---------- MATERIALS PROVIDED

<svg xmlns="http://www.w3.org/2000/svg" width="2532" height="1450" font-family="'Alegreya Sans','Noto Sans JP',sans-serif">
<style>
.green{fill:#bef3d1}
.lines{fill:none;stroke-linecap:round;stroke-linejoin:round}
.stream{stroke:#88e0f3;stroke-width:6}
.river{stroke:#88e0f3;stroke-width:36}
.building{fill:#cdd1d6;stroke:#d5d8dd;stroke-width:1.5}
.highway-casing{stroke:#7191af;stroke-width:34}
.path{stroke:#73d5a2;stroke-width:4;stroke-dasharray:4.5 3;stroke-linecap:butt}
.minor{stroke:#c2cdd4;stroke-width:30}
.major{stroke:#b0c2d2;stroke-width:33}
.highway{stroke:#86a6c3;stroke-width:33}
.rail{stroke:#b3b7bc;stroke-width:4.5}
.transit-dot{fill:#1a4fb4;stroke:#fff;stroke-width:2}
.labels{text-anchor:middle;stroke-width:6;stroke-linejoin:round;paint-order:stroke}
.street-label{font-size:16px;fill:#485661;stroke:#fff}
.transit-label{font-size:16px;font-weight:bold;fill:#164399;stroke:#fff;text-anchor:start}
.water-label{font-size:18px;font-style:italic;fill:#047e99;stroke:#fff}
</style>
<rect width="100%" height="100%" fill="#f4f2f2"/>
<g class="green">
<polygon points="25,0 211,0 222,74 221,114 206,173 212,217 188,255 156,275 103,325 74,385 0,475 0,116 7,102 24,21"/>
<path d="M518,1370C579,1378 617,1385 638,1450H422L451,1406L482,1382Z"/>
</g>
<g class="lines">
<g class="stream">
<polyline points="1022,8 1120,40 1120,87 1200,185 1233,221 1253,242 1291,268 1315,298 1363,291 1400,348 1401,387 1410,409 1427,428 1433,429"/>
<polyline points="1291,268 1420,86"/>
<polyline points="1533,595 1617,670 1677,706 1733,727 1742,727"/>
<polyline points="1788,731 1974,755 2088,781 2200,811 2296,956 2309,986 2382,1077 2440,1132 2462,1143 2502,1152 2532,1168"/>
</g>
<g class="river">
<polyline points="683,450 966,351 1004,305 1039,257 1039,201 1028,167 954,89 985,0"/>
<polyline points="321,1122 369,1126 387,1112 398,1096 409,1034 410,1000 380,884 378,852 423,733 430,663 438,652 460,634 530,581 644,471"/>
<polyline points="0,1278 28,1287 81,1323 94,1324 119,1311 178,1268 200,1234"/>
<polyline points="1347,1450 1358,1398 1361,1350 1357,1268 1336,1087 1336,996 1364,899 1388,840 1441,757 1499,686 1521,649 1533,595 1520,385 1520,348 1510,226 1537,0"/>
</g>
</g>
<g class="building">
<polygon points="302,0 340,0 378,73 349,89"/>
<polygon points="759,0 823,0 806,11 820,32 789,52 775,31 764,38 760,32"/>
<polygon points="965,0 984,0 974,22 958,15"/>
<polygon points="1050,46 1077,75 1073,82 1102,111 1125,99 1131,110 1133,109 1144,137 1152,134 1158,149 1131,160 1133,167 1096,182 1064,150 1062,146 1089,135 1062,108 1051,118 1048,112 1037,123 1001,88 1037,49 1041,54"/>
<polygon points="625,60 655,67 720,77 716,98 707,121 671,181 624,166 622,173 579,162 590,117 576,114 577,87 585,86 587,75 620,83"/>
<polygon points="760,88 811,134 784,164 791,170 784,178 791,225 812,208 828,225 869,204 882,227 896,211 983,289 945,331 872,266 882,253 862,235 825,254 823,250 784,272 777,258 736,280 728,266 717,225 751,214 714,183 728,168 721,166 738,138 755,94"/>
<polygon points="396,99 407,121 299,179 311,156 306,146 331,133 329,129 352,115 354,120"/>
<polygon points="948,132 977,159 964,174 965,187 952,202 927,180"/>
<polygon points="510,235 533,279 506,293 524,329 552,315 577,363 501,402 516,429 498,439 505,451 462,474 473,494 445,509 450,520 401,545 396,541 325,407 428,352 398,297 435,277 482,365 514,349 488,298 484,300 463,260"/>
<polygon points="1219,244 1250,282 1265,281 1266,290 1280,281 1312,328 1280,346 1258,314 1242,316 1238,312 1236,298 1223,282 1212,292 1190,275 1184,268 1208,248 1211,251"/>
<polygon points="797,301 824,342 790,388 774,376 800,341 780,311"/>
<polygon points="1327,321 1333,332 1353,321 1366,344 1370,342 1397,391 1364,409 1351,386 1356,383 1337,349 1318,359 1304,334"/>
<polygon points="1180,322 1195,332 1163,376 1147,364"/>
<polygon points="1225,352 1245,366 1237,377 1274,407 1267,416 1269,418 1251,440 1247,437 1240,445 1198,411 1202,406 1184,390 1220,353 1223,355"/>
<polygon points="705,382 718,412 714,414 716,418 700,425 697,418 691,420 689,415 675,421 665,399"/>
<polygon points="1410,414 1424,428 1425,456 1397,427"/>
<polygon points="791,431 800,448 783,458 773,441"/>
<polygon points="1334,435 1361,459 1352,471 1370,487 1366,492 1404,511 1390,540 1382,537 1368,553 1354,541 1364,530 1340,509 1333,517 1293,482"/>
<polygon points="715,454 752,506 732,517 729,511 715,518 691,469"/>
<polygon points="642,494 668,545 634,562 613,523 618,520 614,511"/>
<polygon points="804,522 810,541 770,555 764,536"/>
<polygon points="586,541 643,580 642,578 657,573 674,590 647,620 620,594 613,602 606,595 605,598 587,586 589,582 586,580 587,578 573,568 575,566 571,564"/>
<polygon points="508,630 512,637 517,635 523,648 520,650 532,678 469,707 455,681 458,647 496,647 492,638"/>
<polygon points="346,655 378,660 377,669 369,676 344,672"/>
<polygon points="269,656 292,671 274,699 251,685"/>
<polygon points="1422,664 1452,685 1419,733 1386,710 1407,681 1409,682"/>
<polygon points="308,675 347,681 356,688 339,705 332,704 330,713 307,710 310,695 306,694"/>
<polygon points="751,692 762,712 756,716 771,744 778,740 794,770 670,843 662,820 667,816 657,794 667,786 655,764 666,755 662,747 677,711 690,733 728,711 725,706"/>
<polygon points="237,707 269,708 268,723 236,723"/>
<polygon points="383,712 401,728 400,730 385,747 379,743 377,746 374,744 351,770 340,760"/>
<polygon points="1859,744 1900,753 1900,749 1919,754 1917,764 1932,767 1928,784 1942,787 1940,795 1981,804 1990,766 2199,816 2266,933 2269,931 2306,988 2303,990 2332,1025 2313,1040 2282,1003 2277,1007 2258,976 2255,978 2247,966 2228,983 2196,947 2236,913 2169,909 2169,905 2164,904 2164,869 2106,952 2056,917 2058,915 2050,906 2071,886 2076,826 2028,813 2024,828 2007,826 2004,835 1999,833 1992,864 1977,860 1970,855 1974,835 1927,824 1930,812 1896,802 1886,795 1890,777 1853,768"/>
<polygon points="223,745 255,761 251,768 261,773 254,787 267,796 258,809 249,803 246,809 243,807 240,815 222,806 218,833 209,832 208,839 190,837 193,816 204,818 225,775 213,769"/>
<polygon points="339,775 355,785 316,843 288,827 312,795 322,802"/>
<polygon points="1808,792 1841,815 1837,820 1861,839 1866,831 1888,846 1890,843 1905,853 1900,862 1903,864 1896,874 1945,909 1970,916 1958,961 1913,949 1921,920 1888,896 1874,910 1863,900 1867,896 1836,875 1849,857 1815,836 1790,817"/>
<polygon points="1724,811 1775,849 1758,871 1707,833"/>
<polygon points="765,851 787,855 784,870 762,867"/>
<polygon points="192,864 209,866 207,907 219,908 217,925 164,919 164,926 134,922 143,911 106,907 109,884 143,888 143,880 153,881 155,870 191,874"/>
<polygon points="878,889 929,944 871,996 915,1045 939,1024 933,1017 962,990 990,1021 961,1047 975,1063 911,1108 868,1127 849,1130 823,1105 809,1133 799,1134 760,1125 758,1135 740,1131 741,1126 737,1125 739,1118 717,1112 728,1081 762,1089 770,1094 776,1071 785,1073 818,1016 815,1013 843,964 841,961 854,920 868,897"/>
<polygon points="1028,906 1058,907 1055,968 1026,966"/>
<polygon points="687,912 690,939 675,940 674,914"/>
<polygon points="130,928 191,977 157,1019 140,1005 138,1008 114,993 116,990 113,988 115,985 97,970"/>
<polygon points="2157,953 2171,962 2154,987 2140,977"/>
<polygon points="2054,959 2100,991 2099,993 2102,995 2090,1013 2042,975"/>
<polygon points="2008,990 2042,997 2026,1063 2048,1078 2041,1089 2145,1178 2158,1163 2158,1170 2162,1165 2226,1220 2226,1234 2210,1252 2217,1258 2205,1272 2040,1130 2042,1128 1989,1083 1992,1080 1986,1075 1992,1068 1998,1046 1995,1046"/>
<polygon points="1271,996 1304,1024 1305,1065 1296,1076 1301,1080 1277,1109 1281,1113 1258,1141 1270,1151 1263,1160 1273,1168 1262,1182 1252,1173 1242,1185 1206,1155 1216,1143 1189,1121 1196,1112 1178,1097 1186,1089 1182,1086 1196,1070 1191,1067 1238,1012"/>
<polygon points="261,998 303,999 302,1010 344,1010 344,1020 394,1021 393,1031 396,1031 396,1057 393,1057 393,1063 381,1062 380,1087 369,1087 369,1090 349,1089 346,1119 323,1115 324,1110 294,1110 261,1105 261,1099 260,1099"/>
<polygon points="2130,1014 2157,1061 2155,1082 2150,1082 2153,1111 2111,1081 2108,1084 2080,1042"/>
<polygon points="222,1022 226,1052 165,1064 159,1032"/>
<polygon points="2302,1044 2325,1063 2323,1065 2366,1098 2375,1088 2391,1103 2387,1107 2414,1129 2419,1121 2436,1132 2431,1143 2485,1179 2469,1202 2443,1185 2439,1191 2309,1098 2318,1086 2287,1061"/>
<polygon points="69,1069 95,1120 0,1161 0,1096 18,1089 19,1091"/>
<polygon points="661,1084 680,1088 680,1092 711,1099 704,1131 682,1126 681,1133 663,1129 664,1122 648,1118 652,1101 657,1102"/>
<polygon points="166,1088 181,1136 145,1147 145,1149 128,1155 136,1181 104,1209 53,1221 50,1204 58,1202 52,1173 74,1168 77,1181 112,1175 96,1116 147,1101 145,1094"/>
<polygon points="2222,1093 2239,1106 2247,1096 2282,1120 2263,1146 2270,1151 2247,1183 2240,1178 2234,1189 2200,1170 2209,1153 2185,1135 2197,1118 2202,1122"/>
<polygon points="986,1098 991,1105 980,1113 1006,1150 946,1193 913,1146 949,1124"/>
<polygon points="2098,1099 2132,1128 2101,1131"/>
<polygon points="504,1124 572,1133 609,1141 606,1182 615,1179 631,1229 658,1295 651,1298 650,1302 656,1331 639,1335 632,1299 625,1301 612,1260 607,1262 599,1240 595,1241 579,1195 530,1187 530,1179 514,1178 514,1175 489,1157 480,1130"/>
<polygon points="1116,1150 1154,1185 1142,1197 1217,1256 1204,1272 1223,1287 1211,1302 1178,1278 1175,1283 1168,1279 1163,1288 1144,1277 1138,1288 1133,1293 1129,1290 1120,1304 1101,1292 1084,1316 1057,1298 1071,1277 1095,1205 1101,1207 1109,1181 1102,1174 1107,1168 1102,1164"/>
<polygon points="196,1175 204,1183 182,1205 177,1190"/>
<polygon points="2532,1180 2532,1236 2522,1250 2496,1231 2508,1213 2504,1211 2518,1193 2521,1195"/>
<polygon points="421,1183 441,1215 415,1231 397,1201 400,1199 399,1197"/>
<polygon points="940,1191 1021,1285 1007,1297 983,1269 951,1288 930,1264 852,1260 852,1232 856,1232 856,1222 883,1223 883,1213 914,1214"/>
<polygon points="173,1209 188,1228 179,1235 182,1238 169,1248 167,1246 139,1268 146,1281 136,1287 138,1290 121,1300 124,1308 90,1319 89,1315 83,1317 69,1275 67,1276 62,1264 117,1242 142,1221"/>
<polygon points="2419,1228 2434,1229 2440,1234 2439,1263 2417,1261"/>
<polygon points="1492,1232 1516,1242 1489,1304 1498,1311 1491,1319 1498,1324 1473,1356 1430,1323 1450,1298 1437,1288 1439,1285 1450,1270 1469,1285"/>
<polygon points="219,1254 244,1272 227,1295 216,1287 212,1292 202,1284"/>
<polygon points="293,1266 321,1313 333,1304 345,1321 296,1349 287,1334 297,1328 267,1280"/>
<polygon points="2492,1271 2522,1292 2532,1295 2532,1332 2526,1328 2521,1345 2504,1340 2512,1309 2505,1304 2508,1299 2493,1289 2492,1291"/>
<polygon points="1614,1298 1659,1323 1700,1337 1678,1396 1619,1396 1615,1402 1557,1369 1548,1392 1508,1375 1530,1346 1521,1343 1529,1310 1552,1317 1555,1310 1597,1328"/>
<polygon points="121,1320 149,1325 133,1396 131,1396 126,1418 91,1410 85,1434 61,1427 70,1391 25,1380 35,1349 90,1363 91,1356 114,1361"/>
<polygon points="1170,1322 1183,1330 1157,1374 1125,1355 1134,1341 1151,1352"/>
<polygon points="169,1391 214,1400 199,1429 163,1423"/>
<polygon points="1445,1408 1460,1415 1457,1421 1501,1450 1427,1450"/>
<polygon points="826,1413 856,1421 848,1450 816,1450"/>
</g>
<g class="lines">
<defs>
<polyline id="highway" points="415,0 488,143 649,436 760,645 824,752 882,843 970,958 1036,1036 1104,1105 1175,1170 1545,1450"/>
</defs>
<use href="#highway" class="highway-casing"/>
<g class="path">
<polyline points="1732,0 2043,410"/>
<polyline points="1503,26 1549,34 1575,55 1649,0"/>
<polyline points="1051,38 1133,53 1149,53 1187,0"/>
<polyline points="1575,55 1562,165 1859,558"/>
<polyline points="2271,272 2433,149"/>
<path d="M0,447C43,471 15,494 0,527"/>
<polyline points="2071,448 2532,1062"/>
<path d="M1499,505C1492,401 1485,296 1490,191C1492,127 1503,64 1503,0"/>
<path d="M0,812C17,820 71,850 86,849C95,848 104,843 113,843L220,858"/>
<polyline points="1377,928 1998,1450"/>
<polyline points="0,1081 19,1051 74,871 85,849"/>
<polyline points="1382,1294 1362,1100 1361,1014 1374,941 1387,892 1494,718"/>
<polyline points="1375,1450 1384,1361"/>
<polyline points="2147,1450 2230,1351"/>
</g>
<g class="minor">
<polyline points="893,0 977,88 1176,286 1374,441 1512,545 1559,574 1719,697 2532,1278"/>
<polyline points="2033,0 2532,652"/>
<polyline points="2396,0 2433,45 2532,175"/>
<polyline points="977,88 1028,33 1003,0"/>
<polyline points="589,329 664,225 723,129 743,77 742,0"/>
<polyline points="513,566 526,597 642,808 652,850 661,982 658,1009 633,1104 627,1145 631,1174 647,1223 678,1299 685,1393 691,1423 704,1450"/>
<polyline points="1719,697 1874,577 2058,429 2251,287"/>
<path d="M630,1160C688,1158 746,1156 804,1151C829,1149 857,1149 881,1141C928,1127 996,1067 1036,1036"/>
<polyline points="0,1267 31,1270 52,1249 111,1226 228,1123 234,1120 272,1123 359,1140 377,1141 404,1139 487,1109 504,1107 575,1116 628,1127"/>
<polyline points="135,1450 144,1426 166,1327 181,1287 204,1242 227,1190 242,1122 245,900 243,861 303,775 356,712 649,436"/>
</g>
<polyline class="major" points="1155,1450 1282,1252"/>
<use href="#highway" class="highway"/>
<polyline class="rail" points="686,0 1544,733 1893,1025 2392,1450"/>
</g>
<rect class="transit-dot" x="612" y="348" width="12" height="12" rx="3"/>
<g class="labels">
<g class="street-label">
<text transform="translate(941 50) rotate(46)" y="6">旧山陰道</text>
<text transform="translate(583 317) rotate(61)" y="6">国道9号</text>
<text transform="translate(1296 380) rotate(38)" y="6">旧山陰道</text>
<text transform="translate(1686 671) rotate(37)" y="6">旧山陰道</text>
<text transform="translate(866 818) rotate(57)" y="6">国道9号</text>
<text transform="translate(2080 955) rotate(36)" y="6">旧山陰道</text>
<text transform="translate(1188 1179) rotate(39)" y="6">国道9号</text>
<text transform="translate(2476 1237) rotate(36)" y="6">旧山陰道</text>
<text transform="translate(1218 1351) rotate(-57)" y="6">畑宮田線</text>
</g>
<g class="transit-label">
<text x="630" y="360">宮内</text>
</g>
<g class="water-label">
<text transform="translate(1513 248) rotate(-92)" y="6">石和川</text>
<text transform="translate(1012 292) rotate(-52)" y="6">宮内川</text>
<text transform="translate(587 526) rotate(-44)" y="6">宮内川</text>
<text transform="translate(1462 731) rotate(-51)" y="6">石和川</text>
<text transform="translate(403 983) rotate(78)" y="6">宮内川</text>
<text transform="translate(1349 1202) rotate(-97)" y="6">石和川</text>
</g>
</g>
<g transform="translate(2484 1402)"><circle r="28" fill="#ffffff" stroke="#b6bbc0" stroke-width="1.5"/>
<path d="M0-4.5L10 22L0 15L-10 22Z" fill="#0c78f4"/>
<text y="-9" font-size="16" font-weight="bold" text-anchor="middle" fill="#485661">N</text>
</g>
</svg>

--------------------

- WORK TASK:
Return only the lines between the one holding "1362,1100 1361,1014 1374,941" and the one holding "977,88 1176,286 1374,441", inclusive, exactly as they appear above.

- WORKED SOLUTION:
<polyline points="1382,1294 1362,1100 1361,1014 1374,941 1387,892 1494,718"/>
<polyline points="1375,1450 1384,1361"/>
<polyline points="2147,1450 2230,1351"/>
</g>
<g class="minor">
<polyline points="893,0 977,88 1176,286 1374,441 1512,545 1559,574 1719,697 2532,1278"/>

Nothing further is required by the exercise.